[Work required] Reproduce the entries below verbatim, from the first line through the line containing "scientific name: Polygonatum biflorum", inclusive.

[Source data]
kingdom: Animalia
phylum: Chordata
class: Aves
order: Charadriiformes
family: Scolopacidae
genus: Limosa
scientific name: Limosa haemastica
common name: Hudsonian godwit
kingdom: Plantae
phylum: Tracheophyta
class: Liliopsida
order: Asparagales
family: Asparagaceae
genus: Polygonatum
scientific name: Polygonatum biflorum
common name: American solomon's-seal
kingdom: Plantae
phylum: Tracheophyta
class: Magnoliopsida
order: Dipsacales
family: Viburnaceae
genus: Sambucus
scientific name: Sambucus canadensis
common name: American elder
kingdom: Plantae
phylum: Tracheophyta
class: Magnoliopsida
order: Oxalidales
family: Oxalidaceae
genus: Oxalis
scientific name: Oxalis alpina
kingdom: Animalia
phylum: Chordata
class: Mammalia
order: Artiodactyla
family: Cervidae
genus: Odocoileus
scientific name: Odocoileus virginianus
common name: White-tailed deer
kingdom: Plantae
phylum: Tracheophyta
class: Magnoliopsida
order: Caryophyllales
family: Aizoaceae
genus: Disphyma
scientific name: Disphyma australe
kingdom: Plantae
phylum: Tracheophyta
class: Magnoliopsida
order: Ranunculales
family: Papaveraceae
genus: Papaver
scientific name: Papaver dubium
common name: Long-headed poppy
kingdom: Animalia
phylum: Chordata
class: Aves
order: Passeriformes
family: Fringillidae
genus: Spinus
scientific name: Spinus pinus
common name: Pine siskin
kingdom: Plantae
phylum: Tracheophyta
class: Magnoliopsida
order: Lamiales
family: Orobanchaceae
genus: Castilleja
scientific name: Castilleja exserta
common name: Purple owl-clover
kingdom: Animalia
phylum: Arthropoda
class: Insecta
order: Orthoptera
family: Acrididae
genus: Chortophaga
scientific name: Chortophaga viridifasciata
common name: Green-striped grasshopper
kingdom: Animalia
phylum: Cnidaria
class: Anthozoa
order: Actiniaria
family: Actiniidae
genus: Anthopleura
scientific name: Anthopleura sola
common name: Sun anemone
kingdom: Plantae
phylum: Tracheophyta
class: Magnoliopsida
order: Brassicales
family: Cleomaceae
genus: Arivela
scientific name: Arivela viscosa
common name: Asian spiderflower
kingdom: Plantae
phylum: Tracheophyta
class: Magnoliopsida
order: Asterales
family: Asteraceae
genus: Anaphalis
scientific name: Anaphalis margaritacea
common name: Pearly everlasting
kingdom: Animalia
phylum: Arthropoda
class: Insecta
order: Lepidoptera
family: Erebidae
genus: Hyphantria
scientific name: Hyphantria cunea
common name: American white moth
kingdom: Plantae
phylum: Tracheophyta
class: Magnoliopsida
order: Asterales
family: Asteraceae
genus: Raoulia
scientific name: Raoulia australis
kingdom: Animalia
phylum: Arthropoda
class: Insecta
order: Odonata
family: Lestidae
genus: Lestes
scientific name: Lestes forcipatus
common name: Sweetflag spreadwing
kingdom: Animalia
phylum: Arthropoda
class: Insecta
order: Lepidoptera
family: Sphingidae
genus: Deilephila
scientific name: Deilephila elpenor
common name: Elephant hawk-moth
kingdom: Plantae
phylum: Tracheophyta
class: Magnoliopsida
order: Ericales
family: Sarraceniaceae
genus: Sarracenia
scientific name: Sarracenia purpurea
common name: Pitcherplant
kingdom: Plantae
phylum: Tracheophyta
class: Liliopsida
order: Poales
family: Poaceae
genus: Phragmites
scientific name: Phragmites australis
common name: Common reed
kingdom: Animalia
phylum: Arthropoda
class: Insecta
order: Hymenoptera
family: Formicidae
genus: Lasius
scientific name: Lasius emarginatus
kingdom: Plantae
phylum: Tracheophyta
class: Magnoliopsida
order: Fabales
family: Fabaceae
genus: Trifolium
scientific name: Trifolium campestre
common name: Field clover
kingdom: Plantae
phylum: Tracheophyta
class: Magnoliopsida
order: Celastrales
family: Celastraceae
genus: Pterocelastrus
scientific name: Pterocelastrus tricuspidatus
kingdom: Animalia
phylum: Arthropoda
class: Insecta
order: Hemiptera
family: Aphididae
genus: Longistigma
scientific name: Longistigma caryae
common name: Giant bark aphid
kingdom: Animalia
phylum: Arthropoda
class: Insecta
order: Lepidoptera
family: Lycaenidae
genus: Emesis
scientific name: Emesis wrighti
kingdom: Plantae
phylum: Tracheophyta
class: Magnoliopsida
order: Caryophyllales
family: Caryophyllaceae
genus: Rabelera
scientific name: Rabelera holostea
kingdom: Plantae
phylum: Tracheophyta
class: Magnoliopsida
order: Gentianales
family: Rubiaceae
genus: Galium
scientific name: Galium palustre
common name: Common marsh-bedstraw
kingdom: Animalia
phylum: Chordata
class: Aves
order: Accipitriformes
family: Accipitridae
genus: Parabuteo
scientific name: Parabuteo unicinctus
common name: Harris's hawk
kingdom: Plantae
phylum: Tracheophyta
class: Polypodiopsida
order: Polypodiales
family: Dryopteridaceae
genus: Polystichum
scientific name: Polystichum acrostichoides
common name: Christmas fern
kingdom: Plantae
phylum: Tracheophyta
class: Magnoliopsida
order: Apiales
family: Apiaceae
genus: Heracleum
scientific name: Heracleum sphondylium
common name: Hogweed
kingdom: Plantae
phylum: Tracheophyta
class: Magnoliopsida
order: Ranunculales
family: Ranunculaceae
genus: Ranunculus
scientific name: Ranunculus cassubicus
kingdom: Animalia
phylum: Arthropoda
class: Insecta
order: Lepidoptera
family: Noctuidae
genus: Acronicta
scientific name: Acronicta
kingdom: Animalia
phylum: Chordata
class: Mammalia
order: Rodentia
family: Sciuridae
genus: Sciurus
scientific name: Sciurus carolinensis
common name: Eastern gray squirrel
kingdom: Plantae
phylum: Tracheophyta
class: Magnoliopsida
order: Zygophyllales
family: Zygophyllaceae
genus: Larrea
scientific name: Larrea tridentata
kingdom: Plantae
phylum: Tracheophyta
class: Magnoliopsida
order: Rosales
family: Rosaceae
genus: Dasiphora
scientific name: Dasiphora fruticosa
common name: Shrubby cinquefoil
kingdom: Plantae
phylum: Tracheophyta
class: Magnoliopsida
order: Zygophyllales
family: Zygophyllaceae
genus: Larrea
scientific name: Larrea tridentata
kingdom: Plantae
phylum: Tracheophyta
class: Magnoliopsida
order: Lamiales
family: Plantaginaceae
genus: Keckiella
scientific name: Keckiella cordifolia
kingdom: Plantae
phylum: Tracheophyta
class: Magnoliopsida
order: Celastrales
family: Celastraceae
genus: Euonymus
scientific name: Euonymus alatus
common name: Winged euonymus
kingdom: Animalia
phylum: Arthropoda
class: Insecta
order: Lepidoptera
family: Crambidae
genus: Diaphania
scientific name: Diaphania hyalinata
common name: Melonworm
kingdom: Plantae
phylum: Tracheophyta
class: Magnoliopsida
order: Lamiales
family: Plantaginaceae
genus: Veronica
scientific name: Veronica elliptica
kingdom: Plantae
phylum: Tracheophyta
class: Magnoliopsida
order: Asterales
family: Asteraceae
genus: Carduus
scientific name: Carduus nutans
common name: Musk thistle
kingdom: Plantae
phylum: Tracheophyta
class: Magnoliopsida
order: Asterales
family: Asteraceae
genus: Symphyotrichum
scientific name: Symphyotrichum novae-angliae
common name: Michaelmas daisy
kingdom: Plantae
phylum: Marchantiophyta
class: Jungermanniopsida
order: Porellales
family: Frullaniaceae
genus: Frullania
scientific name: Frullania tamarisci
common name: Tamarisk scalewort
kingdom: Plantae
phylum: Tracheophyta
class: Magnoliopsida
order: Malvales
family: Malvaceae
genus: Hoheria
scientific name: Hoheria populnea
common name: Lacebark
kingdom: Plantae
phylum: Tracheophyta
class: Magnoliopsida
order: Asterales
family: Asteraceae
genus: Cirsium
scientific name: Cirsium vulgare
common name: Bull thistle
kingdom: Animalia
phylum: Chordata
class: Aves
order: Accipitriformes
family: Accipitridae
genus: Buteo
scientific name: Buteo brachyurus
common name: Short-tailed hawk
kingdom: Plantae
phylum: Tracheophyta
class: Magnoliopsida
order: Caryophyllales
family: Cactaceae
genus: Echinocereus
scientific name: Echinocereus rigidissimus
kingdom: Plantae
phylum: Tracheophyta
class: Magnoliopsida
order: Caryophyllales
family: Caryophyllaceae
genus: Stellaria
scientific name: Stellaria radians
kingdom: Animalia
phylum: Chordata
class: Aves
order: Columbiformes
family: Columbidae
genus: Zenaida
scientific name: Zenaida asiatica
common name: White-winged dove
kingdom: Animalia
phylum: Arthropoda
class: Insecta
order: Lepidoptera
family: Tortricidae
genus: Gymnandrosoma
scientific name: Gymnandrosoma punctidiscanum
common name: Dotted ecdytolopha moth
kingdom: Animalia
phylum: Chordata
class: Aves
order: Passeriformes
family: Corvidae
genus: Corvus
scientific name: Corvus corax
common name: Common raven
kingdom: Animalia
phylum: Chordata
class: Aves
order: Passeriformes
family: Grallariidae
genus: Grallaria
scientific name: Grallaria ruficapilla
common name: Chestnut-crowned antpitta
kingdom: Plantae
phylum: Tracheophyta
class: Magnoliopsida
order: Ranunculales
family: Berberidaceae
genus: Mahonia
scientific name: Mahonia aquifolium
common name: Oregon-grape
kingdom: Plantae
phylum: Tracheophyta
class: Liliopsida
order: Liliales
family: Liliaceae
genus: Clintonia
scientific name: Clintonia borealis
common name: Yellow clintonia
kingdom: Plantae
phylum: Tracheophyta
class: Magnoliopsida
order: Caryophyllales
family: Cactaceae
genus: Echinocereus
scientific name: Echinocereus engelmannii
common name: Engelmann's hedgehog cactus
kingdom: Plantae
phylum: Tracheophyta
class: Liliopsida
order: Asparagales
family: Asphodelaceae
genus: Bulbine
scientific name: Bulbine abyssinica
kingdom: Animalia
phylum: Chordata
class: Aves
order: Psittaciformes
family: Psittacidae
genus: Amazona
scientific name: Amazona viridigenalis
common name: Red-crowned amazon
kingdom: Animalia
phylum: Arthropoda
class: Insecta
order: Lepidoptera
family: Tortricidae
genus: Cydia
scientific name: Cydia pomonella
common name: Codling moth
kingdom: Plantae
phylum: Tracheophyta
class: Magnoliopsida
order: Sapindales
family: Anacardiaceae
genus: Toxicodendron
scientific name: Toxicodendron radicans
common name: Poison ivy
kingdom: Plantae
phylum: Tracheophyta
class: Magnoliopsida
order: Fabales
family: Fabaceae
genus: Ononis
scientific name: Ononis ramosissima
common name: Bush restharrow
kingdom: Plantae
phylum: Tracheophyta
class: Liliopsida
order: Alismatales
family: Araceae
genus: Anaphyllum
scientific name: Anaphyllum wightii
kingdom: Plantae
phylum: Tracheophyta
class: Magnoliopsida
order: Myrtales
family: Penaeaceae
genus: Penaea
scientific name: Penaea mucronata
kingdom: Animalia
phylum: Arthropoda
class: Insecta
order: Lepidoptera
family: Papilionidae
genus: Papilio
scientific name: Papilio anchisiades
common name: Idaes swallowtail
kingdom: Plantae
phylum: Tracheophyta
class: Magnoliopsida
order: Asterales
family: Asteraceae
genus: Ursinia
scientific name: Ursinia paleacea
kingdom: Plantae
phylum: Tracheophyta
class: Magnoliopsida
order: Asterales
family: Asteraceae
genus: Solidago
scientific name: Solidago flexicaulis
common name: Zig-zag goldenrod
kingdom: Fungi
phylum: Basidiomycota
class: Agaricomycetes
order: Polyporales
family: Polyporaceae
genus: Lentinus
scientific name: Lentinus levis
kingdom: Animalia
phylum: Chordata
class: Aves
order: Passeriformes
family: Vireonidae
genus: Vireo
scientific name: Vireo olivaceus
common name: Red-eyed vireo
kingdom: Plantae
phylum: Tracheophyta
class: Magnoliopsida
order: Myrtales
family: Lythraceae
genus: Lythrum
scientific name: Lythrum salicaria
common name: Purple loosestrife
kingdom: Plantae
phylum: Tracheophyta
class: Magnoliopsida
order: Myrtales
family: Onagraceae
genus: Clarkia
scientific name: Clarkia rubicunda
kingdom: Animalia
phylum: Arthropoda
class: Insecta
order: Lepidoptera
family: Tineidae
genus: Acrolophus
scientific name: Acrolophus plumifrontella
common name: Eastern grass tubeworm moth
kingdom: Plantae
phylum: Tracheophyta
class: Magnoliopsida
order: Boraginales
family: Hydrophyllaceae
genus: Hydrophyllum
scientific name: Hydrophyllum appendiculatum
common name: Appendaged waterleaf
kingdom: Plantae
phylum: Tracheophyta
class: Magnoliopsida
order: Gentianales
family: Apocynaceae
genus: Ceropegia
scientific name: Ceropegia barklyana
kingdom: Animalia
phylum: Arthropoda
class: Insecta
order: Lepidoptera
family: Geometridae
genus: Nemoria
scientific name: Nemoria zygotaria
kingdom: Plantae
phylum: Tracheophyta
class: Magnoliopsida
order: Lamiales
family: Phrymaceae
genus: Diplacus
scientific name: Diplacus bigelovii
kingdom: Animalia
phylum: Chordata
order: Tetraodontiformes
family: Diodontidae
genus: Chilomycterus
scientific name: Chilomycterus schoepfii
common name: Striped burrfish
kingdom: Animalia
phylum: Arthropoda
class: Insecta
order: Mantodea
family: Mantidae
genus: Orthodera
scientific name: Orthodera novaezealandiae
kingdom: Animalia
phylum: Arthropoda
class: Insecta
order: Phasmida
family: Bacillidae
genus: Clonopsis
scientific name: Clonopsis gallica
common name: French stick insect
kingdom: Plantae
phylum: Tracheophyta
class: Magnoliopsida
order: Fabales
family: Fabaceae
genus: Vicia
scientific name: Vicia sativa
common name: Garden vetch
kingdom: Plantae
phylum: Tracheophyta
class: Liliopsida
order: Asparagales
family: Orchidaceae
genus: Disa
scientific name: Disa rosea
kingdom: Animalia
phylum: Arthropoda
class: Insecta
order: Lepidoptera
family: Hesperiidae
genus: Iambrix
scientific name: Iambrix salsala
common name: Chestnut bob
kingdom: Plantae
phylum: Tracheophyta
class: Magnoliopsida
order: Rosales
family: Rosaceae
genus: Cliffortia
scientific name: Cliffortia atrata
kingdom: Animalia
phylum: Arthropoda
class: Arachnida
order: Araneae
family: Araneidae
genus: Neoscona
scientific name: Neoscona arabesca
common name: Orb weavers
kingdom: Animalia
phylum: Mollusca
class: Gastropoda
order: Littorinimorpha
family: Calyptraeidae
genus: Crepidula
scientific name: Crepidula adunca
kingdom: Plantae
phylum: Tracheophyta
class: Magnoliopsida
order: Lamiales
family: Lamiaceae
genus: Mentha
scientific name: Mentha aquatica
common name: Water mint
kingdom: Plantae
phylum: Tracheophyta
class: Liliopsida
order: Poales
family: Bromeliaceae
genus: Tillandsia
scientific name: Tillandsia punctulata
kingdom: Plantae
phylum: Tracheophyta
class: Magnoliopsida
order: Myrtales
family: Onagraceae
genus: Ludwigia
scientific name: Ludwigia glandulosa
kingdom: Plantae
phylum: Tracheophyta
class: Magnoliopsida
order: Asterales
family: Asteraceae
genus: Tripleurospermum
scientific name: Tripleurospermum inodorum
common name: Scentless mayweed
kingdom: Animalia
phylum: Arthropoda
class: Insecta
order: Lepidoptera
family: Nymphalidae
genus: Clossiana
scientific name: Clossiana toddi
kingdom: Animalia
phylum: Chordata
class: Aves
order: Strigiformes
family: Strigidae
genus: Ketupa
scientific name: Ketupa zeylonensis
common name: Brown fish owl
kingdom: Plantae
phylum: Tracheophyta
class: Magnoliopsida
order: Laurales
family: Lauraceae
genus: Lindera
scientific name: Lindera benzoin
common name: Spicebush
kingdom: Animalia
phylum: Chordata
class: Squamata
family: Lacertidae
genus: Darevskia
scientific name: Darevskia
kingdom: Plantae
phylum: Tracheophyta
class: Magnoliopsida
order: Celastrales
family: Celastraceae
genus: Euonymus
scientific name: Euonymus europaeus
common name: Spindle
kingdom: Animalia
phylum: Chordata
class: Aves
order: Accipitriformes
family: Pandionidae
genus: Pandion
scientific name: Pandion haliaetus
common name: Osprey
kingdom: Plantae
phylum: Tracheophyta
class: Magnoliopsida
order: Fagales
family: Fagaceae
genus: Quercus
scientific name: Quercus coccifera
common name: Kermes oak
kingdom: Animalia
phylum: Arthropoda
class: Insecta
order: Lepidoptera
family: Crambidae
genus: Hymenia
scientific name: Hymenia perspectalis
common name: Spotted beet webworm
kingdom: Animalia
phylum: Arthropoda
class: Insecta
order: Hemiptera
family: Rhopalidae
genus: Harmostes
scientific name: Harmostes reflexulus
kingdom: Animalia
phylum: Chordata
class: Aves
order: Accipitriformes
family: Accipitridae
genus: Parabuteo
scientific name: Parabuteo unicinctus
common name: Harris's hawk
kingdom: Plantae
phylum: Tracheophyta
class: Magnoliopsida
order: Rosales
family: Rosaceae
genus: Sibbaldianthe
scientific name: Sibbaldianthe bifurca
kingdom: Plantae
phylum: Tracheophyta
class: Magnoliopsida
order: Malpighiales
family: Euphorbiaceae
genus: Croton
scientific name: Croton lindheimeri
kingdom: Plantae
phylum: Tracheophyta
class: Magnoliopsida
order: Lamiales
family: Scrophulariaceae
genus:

[Reply to the task]
kingdom: Animalia
phylum: Chordata
class: Aves
order: Charadriiformes
family: Scolopacidae
genus: Limosa
scientific name: Limosa haemastica
common name: Hudsonian godwit
kingdom: Plantae
phylum: Tracheophyta
class: Liliopsida
order: Asparagales
family: Asparagaceae
genus: Polygonatum
scientific name: Polygonatum biflorum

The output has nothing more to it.